For Torres, and many families like hers, that’s next to impossible. She still shudders at the sound of steel gates closing, she says. “There’s no moving on without justice.”
Feb. 25 remains a holiday on the Philippine calendar, for now at least. In a proclamation last year, Marcos Jr. listed the holidays for 2023, including the annual commemoration of the People Power Revolution (as well as the August anniversary of the 1983 assassination of Senator Benigno Aquino Jr., the elder Marcos’ political opponent whose death galvanized protests against the dictatorship).
It remains unclear how, if at all, the Marcos Jr. administration will observe such holidays inextricably linked to his father’s ouster—Malacañang (the president’s office) did not respond to multiple requests for comment for this story—but any participation would have an uncomfortable shadow cast over it.

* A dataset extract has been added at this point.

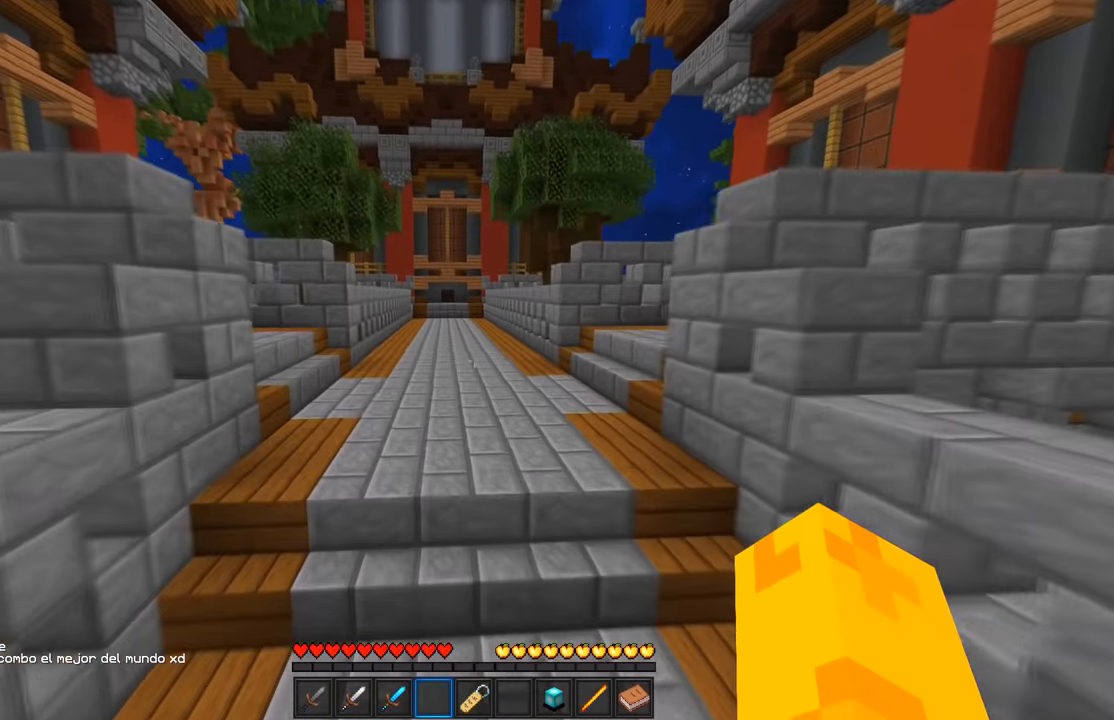
{"keys": ["a", "w"], "mouse": [], "events": [[283, "a", "down"]]}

“I don’t think it could be more ironic,” says Aries Arugay, chair of the political science department at the University of the Philippines Diliman. “This is what happens when you bring despots and their scions back to power.”
It’s not just Marcos Jr. though. Broader appreciation of the People Power holiday has been waning already, says Arugay, who points out that his research on public perceptions of Marcos Sr.’s martial law and the revolution of 1986 has revealed increasing support for tyrannical military rule and a declining positive view of the democratic uprising. He says that shift accelerated during the tenure of Marcos Jr.’s predecessor Duterte, who oversaw numerous violations of human rights, including a deadly “war on drugs” and crackdowns on dissent, and maintained high approval ratings nevertheless.
It’s a troubling trend emerging across Southeast Asia.
In the Philippines, however, a new resistance movement has taken hold among young people who never lived through the dictatorship of Marcos Sr. but are troubled by the direction the country is going, now under Marcos Jr.
“You have an entirely different generation of Filipinos—young Filipinos who believe that democracy is for them,” says Arugay.
JC Gurango is a 25-year-old among those who want the Philippines to remember its past. His grandfather was Marcos Sr.’s former media czar and chief propagandist Primitvo Mijares. In 1976, Mijares disappeared—presumed killed—after he published a tell-all book on the dictatorship and the family behind it. Mijares’ son was also abducted and his dead, mutilated body was found in a dump outside Manila.
In 2017, Gurango spearheaded the republication of his grandfather’s book in the hope that it might help prevent the Marcos family from coming back to power. It didn’t.
He’s not sure how “forgiving” the people of the Philippines are, but it’s clear, he says, that “they’re just very easy to forget.”